Biochemical recurrence after radical prostatectomy: multiplicative interaction between surgical margin status and pathological stage.J Urol. 2010 Oct; 184(4):1341-6.JU
A positive surgical margin after radical prostatectomy is considered an adverse prognostic feature. However, few groups have explored the potential interaction between surgical margin status and other cancer characteristics, specifically pathological stage. We addressed the first degree of interaction between positive surgical margins and other established adverse predictors of biochemical recurrence after radical prostatectomy.
MATERIALS AND METHODS
We used univariate and multivariate analysis to test the effect of surgical margin status on biochemical recurrence in 4,490 patients treated at a single institution between 1992 and 2008. We systematically tested all first-degree interactions between surgical margin status, and pretreatment prostate specific antigen, pT and pN stage, and radical prostatectomy Gleason sum. If interactions were significant, we quantified the effect on the biochemical recurrence rate.
Overall 850 patients (18.9%) had positive surgical margins. In those with negative vs positive surgical margins the 5-year biochemical recurrence-free survival rate was 95% vs 83%, 74% vs 62% and 47% vs 29% for pT2, pT3a and pT3b disease, respectively. In multivariate models only the pT stage-surgical margin status interaction achieved independent predictor status (p = 0.003).
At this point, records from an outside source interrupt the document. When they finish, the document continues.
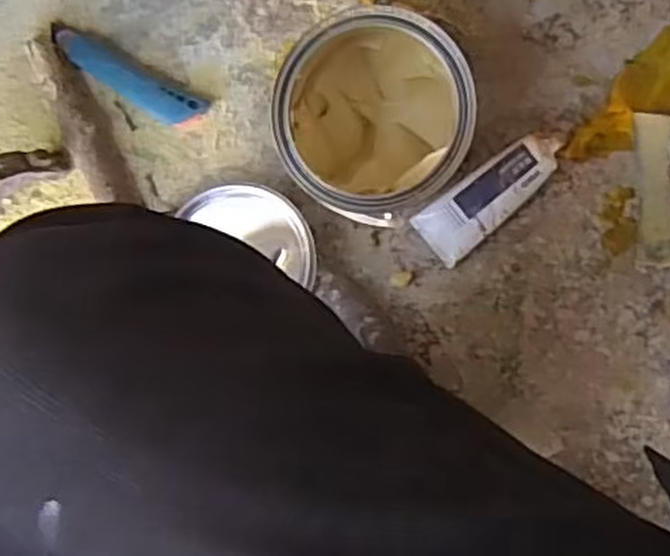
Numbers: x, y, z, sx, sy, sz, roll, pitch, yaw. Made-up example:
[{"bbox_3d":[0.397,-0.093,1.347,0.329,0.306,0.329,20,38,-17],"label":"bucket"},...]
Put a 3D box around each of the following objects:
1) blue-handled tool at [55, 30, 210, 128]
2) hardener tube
[{"bbox_3d":[-0.195,-0.185,0.748,0.155,0.021,0.035,28,98,4],"label":"blue-handled tool"},{"bbox_3d":[0.140,-0.074,0.715,0.142,0.029,0.052,-39,89,9],"label":"hardener tube"}]

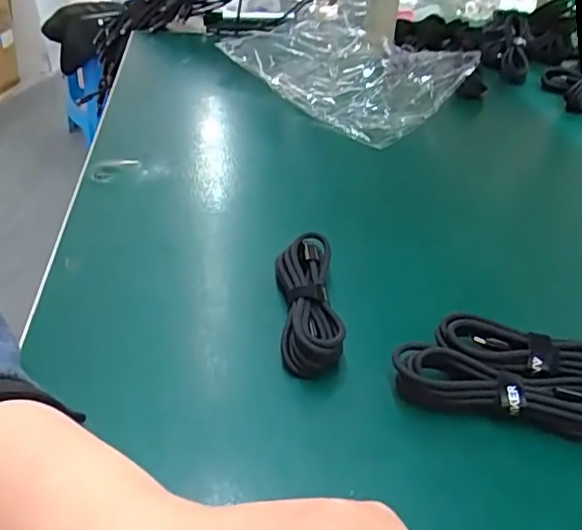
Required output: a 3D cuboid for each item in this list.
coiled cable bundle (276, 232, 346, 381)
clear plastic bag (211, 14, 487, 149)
[{"bbox_3d":[0.010,0.019,0.347,0.035,0.021,0.110,-1,38,-3],"label":"coiled cable bundle"},{"bbox_3d":[0.061,-0.236,0.676,0.196,0.048,0.296,-22,44,-28],"label":"clear plastic bag"}]

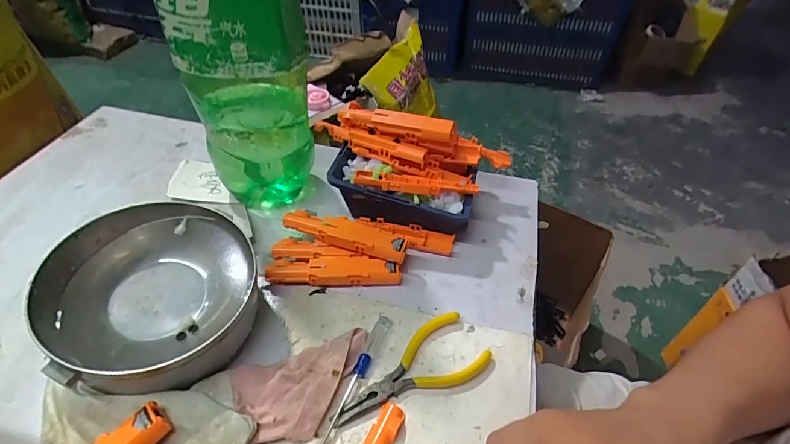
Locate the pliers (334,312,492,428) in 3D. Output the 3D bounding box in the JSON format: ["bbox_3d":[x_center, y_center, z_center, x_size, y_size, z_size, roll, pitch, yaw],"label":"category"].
[{"bbox_3d":[0.010,0.114,0.323,0.123,0.008,0.053,-21,50,-18],"label":"pliers"}]

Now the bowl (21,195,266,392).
[{"bbox_3d":[-0.181,0.052,0.318,0.147,0.058,0.147,17,47,-19],"label":"bowl"}]

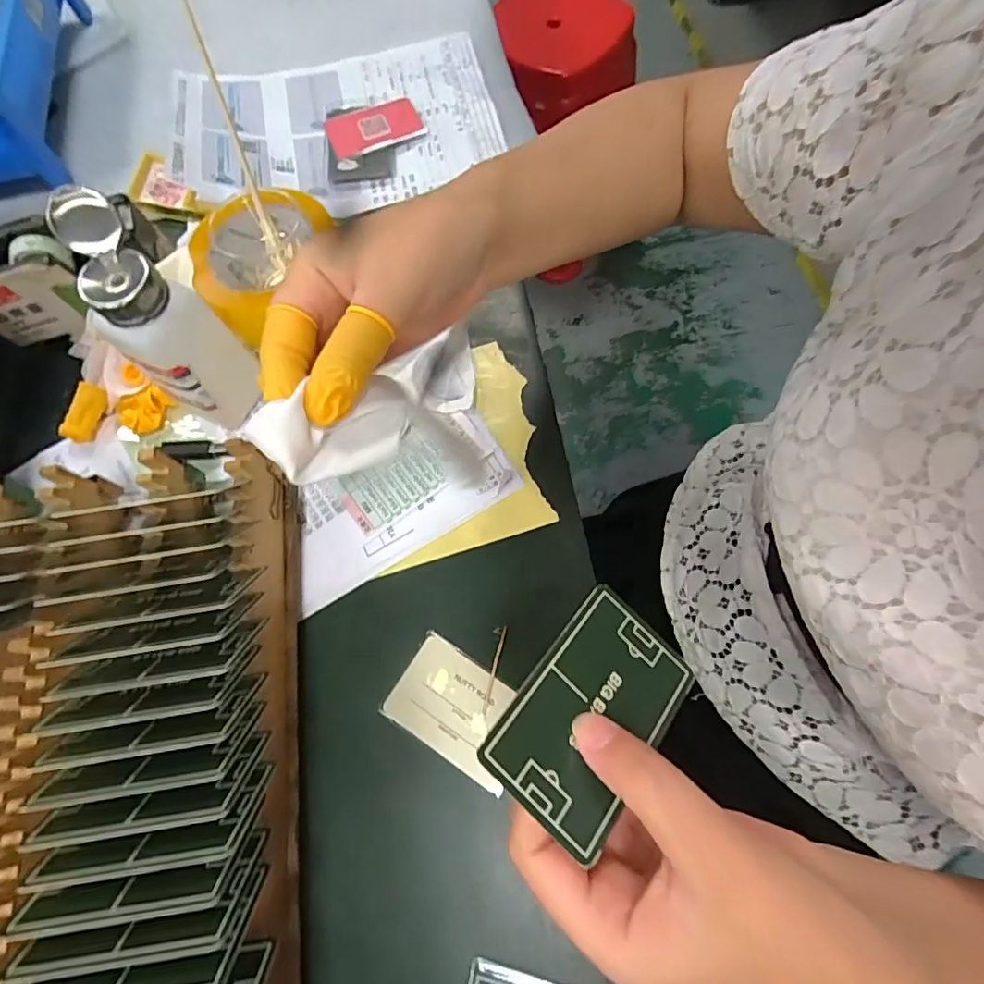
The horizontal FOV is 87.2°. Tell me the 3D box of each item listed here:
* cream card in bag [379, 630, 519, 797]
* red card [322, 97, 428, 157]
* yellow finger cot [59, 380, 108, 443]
[{"bbox_3d":[-0.021,0.132,0.316,0.081,0.005,0.057,29,73,12],"label":"cream card in bag"},{"bbox_3d":[-0.110,-0.344,0.482,0.085,0.005,0.060,-22,73,-7],"label":"red card"},{"bbox_3d":[-0.303,-0.059,0.385,0.012,0.018,0.044,22,91,10],"label":"yellow finger cot"}]

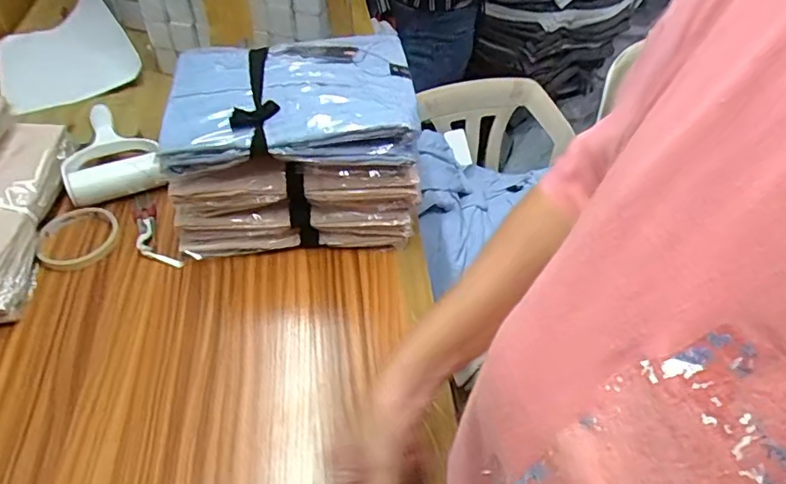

Negative vs positive surgical margin multivariate HRs were 1 vs 2.9, 2.3 vs 4.3 and 4.1 vs 5.6 in pT2, pT3a and pT3b cases, respectively.
Compared to negative surgical margins, positive surgical margins increase the absolute biochemical recurrence 5-year rate by 12% to 18%. More importantly, positive surgical margins may substantially worsen the prognosis beyond that of the original pathological disease stage.